Religious People are Excited for Same-Sex Sunday Weddings, Too
With self proclaimed religious values groups like the National Organization for Marriage and Westboro Baptist Church protesting this Sunday, as well as Focus on the Family going before the Senate to hail the Defense of Marriage Act yesterday, it may seem like religious people are universally against same-sex marriage right now.
However, this is simply not true.
It's worth remembering that even before the Marriage Equality Act became law, numerous religious demographics, including New York State Catholics and Jews, supported same-sex marriage with clear majorities. A great number of religious organizations were part of the coalition that fought for marriage equality.
But now that same-sex weddings will be legal in New York State in just 3 days, several religious voices are making their excitement especially known.
Rev. Alison Caiola, an interfaith minister of Rainbow Wedding Clergy, will be hosting the New York Marrython on Sunday, July 31. (Yes, that's a full week after marriage becomes legal, but the city can only process so many applications in the first few days.) Rev. Alison and her co-officiants have reserved the gazebo near Belvedere Castle in Central park from 10 AM - 7 PM on that day, and will be providing "intimate, individual ceremonies," as she and her two colleagues marry couples one at a time. Already about 20 couples have signed up. Rev. Alison was especially excited because both of her minister parents had been marrying same-sex couples in religious ceremonies since the Stonewall era.
Congregation Beit Simchat Torah (CBST) is hosting a legal panel tonight on what New York gay marriage means on the state, federal and international levels. They will also be outside the marriage bureau on Sunday with their signature "Rainbow Chuppah" in support. Ruthie Berman and Connie Kurtz, stars of the film Ruthie & Connie: Every Room in the House, whose landmark lawsuit won domestic partner benefits for LGBT New York City employees, will be getting legally wed on Tuesday at CBST.

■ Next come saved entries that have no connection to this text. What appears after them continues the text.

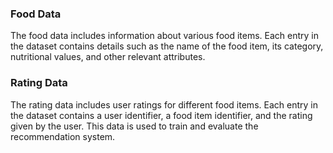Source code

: 
### Food Data

The food data includes information about various food items. Each entry in the dataset contains details such as the name of the food item, its category, nutritional values, and other relevant attributes.

### Rating Data

The rating data includes user ratings for different food items. Each entry in the dataset contains a user identifier, a food item identifier, and the rating given by the user. This data is used to train and evaluate the recommendation system.
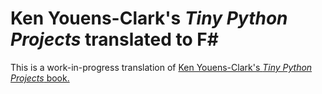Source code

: # Ken Youens-Clark's *Tiny Python Projects* translated to F#

This is a work-in-progress translation of [Ken Youens-Clark's *Tiny Python Projects* book.](https://tinypythonprojects.com/)

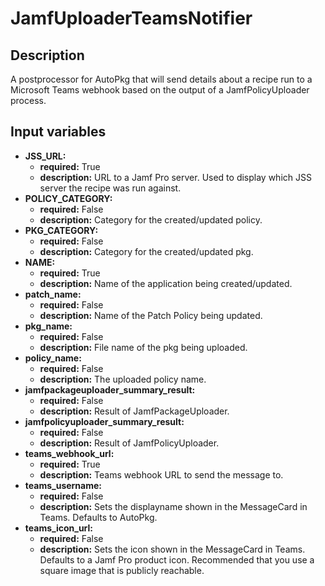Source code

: # JamfUploaderTeamsNotifier

## Description

A postprocessor for AutoPkg that will send details about a recipe run to a Microsoft Teams webhook based on the output of a JamfPolicyUploader process.

## Input variables

- **JSS_URL:**
  - **required:** True
  - **description:** URL to a Jamf Pro server. Used to display which JSS server the recipe was run against.
- **POLICY_CATEGORY:**
  - **required:** False
  - **description:** Category for the created/updated policy.
- **PKG_CATEGORY:**
  - **required:** False
  - **description:** Category for the created/updated pkg.
- **NAME:**
  - **required:** True
  - **description:** Name of the application being created/updated.
- **patch_name:**
  - **required:** False
  - **description:** Name of the Patch Policy being updated.
- **pkg_name:**
  - **required:** False
  - **description:** File name of the pkg being uploaded.
- **policy_name:**
  - **required:** False
  - **description:** The uploaded policy name.
- **jamfpackageuploader_summary_result:**
  - **required:** False
  - **description:** Result of JamfPackageUploader.
- **jamfpolicyuploader_summary_result:**
  - **required:** False
  - **description:** Result of JamfPolicyUploader.
- **teams_webhook_url:**
  - **required:** True
  - **description:** Teams webhook URL to send the message to.
- **teams_username:**
  - **required:** False
  - **description:** Sets the displayname shown in the MessageCard in Teams. Defaults to AutoPkg.
- **teams_icon_url:**
  - **required:** False
  - **description:** Sets the icon shown in the MessageCard in Teams. Defaults to a Jamf Pro product icon. Recommended that you use a square image that is publicly reachable.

Riverside Church, long a staunch supporter of same-sex civil marriage, sent us a press release from their wedding planner yesterday almost salivating to get same-sex couples into their sanctuary.
And one Bishop of the Episcopal Church, which is split in its attitude towards same-sex marriage as a denomination, has taken a very strong stance in his dominion. Bishop Lawrence Provenzano of Long Island has ordered homosexual priests living with partners to get married within nine-months, or else. Elsewhere, Episcopalian Bishops are divided. According to the Times, "gay and lesbian Episcopalians will be allowed on Sunday to get married by priests in Brooklyn and Queens, but not in the Bronx or Manhattan or on Staten Island; in Syracuse but not in Albany."
Of course, these are just a sampling of the religious groups and individuals both for and against same-sex marriage. But we thought it important to point out that, while some religious people will come out this weekend to protest marriage equality, most likely far more will joyfully participate in the day's festivities.